═══ Текст документа
У театра и кино общие истоки зрелищной культуры, общие типы взаимоотношения зрителя и зрелища: вовлеченность и «очуждение»[2]. Первое стало основой т. и. школы переживания, а второе – школой представления. Наиболее ярко эти направления проявились в системе К. Станиславского и в методологии Б. Брехта. Если у К. Станиславского зритель, наблюдая за актером, задается вопросом «как я бы повел себя в этих условиях?», то брехтовский актер спрашивает зрителя, «как он повел бы себя в этих условиях?» Эти два типа актерской техники в равной мере встречаются и на сцене, и на экране. Таким образом, можно утверждать, что, несмотря на различные способы достижения выразительного эффекта, единым механизмом преобразования реальности в кинематографе и театре является театрализация.
Первоначально многими режиссерами и критиками новое искусство воспринималось как «снятый на пленку театр». Это объясняется тем, что кинематограф активно использовал театральные репертуар и технику актерской игры. С другой стороны, «заставив актера, т. е. одухотворенную личность, потонуть во всем окружающем, отводя ему при постановке пьесы место ничуть не больше, чем всякой другой принадлежности обстановки, Художественный театр быстрым броском приближается к синематографу: и там нет актера, а есть только декорации, и там живой и мертвый инвентарь имеют одинаковую ценность»[3]. С выявлением собственного языка кино понятие «театральности» постепенно приобретает негативный оттенок и противопоставляется «правде». В немалой степени это было связано с обвинениями в театральности… Московского художественного театра. Е. Вахтангов в разговоре о К. Станиславском со своими учениками объяснял: «Все, что напоминало о старых театрах хотя бы немножко, он клеймил словом «театрально», и слово «театрально» стало в Художественном театре ругательным. Правда, все, что он ругал, на самом деле, было пошло, но, увлекаясь изгнанием пошлости, Станиславский убрал вместе с нею и настоящую, нужную театральность, а настоящая театральность и состоит в том, чтобы подносить театральное произведение театрально»[4]. Из театральной критики ругательное слово «театрально» перекочевало и в кинематограф. Как в театре система Станиславского была признана единственно верным методом советского реалистического театра[5], так и в кино любые отклонения от реалистического клеймились словами «формализм» и «театральщина». Однако на протяжении всей истории существования кинематограф не раз (не только на раннем этапе) обращался к театральным выразительным средствам (например, в 1930-е годы, во второй половине 1960-х годов, в 1970-е годы).
Отношения кинематографа и театра давние, и анализироваться исследователями они начали с периода теоретического осмысления кинематографа как вида искусства. Это был непростой этап, когда кинематограф обретал свою специфику. Первоначально он активно пользовался театральными наработками и театральной системой выразительности (актерской игрой, театральными мизансценами и декорациями), но постепенно отходил от нее.
══════
═══ Сохранённые записи
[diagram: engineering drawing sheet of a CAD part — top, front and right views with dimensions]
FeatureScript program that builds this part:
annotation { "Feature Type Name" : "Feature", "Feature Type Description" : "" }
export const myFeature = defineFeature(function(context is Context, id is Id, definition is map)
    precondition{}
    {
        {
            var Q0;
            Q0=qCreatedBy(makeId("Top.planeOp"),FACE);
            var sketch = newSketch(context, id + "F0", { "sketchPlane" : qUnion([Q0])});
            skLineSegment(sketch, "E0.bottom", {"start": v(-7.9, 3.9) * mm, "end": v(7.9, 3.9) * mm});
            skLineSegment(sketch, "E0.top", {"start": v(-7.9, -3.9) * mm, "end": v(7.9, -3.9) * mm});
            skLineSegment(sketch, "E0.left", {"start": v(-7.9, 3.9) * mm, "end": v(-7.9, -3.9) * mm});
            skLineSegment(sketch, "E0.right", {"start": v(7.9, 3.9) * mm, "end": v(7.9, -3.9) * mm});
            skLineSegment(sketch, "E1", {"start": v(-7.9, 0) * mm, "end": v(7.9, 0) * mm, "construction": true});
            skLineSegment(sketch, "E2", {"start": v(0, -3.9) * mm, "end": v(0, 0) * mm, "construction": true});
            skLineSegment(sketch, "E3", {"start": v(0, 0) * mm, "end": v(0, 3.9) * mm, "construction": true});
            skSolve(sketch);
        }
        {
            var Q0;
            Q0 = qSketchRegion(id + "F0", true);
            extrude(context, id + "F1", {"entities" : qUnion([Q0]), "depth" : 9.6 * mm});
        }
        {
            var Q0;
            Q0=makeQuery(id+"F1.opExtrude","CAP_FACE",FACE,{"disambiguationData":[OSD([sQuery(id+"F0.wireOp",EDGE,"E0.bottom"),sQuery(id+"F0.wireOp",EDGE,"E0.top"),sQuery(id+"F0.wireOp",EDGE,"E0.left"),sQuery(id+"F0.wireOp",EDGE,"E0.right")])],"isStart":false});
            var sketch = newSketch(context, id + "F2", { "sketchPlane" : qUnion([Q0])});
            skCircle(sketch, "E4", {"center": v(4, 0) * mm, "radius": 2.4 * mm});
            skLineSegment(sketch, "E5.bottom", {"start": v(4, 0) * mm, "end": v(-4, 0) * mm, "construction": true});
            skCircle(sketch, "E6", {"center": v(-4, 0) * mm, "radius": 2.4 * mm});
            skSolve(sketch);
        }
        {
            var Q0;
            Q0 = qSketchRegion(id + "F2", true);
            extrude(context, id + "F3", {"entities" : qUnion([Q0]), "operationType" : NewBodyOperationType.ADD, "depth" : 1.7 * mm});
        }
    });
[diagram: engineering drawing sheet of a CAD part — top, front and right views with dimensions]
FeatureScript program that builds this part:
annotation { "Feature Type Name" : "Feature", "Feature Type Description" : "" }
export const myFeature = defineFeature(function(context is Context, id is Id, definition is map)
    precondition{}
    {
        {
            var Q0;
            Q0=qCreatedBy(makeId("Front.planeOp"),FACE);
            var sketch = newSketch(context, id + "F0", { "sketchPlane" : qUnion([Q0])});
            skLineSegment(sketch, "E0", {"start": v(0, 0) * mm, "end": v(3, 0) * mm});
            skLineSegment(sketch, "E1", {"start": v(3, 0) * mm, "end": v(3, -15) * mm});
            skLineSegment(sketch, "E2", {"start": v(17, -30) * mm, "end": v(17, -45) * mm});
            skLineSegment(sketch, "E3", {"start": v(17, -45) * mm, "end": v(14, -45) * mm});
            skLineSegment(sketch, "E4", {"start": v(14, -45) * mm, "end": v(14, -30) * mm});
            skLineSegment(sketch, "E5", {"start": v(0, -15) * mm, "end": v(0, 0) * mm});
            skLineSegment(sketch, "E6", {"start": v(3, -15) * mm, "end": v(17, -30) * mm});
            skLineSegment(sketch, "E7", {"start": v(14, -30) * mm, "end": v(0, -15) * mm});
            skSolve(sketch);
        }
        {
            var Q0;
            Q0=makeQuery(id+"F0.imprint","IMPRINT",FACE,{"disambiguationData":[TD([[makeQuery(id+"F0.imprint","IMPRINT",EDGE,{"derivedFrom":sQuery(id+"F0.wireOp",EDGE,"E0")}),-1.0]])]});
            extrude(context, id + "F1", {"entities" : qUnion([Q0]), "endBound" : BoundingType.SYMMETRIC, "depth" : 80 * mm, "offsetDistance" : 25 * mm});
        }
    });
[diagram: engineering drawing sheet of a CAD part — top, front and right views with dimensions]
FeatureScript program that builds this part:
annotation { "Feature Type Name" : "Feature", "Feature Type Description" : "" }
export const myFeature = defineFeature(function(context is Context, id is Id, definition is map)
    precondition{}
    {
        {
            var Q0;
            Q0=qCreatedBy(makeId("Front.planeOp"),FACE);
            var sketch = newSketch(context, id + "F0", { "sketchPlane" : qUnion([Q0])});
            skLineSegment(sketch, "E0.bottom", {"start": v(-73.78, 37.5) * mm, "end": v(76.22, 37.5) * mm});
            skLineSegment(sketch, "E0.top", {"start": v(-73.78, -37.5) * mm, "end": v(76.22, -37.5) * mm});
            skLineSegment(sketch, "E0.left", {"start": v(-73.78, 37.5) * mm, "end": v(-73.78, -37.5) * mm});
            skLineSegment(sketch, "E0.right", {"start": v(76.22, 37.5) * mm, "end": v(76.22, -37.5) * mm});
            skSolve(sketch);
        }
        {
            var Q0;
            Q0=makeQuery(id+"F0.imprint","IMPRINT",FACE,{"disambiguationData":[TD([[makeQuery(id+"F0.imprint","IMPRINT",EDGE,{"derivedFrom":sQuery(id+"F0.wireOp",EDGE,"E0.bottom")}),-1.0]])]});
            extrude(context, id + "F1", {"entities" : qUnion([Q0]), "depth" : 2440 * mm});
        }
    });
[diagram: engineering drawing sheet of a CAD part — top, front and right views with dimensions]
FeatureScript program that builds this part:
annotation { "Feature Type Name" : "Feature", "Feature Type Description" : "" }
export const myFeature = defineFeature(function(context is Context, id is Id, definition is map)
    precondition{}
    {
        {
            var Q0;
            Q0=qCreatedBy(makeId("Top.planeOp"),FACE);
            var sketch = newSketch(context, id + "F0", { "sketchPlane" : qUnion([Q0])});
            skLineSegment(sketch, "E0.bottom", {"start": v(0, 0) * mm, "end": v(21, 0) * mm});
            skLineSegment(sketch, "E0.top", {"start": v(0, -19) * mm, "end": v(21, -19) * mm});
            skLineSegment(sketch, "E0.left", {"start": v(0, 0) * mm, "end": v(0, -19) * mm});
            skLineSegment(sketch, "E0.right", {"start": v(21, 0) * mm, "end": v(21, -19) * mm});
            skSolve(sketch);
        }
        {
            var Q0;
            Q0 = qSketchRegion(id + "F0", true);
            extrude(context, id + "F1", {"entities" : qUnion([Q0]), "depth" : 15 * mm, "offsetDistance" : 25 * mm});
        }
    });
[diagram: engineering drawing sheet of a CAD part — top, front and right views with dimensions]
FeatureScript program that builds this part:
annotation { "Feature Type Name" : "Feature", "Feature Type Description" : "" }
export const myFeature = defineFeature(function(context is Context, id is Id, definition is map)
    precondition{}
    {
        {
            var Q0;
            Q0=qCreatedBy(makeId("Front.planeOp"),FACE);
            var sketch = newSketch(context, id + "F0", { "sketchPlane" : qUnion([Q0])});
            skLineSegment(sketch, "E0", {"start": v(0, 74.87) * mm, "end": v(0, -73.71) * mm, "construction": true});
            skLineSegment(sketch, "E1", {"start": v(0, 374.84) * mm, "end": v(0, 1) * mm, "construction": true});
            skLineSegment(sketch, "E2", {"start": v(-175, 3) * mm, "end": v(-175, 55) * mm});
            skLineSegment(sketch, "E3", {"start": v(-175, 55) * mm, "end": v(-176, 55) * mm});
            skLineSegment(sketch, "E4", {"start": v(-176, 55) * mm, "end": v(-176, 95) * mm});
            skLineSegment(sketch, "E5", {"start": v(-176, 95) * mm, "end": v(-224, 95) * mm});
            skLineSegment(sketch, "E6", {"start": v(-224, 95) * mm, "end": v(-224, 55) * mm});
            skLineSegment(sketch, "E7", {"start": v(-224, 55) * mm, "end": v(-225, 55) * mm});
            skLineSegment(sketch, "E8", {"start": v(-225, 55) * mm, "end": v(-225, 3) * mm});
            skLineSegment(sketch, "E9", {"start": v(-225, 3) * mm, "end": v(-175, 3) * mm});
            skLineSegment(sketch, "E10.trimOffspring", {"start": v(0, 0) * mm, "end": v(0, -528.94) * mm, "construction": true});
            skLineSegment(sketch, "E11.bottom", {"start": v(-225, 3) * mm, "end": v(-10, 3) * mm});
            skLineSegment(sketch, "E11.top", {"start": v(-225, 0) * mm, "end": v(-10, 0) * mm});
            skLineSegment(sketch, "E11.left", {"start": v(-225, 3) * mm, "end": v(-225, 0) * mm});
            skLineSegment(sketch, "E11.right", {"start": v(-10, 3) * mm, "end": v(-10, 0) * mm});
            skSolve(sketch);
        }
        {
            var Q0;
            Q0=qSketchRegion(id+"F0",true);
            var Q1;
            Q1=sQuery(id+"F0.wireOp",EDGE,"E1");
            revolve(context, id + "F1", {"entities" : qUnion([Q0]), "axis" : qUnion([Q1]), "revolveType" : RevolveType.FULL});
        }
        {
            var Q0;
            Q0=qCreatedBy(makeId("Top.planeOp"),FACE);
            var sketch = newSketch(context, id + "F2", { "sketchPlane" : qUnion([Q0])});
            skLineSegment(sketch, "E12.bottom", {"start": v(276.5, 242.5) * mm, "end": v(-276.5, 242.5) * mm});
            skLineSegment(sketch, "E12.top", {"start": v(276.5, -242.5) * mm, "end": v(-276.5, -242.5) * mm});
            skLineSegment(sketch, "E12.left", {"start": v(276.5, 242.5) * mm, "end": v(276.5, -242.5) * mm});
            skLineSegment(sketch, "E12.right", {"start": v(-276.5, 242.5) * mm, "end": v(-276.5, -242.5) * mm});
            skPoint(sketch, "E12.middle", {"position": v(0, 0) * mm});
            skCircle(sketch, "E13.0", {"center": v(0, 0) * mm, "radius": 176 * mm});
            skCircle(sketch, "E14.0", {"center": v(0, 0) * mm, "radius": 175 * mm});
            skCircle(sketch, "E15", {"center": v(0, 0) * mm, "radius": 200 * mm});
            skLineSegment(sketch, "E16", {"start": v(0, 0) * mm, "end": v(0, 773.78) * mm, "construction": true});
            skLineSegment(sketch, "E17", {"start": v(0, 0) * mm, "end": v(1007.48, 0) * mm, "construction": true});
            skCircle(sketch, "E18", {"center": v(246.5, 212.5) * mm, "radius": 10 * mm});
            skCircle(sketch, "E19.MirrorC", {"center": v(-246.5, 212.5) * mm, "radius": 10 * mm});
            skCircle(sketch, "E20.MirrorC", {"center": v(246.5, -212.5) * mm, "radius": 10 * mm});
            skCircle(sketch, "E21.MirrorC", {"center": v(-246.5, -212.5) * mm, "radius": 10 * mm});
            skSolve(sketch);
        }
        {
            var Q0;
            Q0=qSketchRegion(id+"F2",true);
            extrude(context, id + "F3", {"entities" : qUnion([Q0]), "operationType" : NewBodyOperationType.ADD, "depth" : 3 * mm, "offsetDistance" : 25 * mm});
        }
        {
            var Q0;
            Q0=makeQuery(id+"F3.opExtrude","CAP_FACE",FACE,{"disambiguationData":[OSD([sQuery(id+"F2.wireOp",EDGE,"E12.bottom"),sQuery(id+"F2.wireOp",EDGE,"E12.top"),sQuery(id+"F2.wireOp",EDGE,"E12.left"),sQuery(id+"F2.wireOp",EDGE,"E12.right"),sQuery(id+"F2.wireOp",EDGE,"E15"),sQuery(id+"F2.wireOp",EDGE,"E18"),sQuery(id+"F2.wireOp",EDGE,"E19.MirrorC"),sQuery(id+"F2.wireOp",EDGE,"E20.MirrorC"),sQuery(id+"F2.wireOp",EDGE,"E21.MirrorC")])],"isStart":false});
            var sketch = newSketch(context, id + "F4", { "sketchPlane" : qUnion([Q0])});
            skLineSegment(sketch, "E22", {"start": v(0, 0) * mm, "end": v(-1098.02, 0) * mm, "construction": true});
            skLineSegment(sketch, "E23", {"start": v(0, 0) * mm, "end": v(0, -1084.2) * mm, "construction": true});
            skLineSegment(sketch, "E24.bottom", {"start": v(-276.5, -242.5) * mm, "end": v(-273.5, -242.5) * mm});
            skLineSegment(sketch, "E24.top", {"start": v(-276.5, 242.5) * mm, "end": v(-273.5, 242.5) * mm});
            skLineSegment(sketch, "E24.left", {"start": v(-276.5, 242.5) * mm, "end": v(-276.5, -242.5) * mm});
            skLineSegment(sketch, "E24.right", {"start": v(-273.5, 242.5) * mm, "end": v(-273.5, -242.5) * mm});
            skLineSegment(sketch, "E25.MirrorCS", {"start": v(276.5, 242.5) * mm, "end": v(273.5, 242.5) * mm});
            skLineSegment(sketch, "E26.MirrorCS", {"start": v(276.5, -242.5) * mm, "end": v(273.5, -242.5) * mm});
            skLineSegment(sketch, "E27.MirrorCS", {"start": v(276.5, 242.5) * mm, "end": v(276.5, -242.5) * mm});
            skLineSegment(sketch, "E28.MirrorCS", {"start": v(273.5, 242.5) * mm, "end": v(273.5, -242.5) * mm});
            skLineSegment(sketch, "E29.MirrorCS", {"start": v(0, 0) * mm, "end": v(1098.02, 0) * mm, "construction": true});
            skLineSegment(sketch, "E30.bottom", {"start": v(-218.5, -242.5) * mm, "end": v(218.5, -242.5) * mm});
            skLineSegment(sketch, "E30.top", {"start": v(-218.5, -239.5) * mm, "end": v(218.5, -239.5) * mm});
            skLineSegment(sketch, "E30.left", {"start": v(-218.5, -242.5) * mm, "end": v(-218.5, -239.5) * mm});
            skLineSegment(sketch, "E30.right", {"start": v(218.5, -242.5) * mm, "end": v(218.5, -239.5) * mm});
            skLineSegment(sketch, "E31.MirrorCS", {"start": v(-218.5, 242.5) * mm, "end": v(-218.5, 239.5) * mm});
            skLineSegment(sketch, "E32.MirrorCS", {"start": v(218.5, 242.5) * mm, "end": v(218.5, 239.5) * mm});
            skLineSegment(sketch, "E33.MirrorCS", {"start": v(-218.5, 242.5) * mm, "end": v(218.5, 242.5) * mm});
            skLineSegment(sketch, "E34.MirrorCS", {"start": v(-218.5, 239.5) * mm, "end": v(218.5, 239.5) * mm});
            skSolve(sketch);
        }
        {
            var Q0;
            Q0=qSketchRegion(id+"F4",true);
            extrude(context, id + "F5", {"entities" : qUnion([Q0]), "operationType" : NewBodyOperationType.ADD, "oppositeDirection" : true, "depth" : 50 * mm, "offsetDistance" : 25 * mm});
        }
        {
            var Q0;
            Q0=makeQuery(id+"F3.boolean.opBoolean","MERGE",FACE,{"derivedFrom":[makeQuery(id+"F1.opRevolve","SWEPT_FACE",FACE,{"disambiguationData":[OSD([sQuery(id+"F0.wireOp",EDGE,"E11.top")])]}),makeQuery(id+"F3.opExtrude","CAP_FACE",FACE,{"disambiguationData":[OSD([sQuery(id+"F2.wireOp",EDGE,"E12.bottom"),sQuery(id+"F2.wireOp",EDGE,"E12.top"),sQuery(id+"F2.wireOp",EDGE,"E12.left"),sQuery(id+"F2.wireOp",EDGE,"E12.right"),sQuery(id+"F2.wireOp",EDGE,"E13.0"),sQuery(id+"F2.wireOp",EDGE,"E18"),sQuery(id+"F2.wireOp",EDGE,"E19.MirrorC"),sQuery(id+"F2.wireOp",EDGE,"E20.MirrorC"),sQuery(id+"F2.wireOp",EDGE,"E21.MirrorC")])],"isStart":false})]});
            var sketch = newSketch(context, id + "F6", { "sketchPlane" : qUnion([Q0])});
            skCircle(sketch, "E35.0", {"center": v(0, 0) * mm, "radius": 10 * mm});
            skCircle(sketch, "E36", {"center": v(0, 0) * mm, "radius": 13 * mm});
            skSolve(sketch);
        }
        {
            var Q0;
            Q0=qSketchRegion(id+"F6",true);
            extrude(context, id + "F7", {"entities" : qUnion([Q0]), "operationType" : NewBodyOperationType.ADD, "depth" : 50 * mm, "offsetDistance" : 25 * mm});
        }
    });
══════
Вопросы и задания:
1. Ответьте на вопросы по тексту о театре и кино:
(a) В чьей системе и в чьей методологии ярче всего проявились школа переживания и школа представления?
(b) Как многие режиссеры и критики поначалу воспринимали новое искусство?
(c) Какие элементы театральной системы выразительности перечислены в скобках как те, которыми кинематограф первоначально активно пользовался?
2. Соберите из записей все строки, в которых встречается строка «opExtrude».

Ответы по заданиям:
1.
(a) В системе К. Станиславского и в методологии Б. Брехта.
(b) Как «снятый на пленку театр».
(c) Актерская игра, театральные мизансцены и декорации.

2.
            Q0=makeQuery(id+"F1.opExtrude","CAP_FACE",FACE,{"disambiguationData":[OSD([sQuery(id+"F0.wireOp",EDGE,"E0.bottom"),sQuery(id+"F0.wireOp",EDGE,"E0.top"),sQuery(id+"F0.wireOp",EDGE,"E0.left"),sQuery(id+"F0.wireOp",EDGE,"E0.right")])],"isStart":false});
            Q0=makeQuery(id+"F3.opExtrude","CAP_FACE",FACE,{"disambiguationData":[OSD([sQuery(id+"F2.wireOp",EDGE,"E12.bottom"),sQuery(id+"F2.wireOp",EDGE,"E12.top"),sQuery(id+"F2.wireOp",EDGE,"E12.left"),sQuery(id+"F2.wireOp",EDGE,"E12.right"),sQuery(id+"F2.wireOp",EDGE,"E15"),sQuery(id+"F2.wireOp",EDGE,"E18"),sQuery(id+"F2.wireOp",EDGE,"E19.MirrorC"),sQuery(id+"F2.wireOp",EDGE,"E20.MirrorC"),sQuery(id+"F2.wireOp",EDGE,"E21.MirrorC")])],"isStart":false});
            Q0=makeQuery(id+"F3.boolean.opBoolean","MERGE",FACE,{"derivedFrom":[makeQuery(id+"F1.opRevolve","SWEPT_FACE",FACE,{"disambiguationData":[OSD([sQuery(id+"F0.wireOp",EDGE,"E11.top")])]}),makeQuery(id+"F3.opExtrude","CAP_FACE",FACE,{"disambiguationData":[OSD([sQuery(id+"F2.wireOp",EDGE,"E12.bottom"),sQuery(id+"F2.wireOp",EDGE,"E12.top"),sQuery(id+"F2.wireOp",EDGE,"E12.left"),sQuery(id+"F2.wireOp",EDGE,"E12.right"),sQuery(id+"F2.wireOp",EDGE,"E13.0"),sQuery(id+"F2.wireOp",EDGE,"E18"),sQuery(id+"F2.wireOp",EDGE,"E19.MirrorC"),sQuery(id+"F2.wireOp",EDGE,"E20.MirrorC"),sQuery(id+"F2.wireOp",EDGE,"E21.MirrorC")])],"isStart":false})]});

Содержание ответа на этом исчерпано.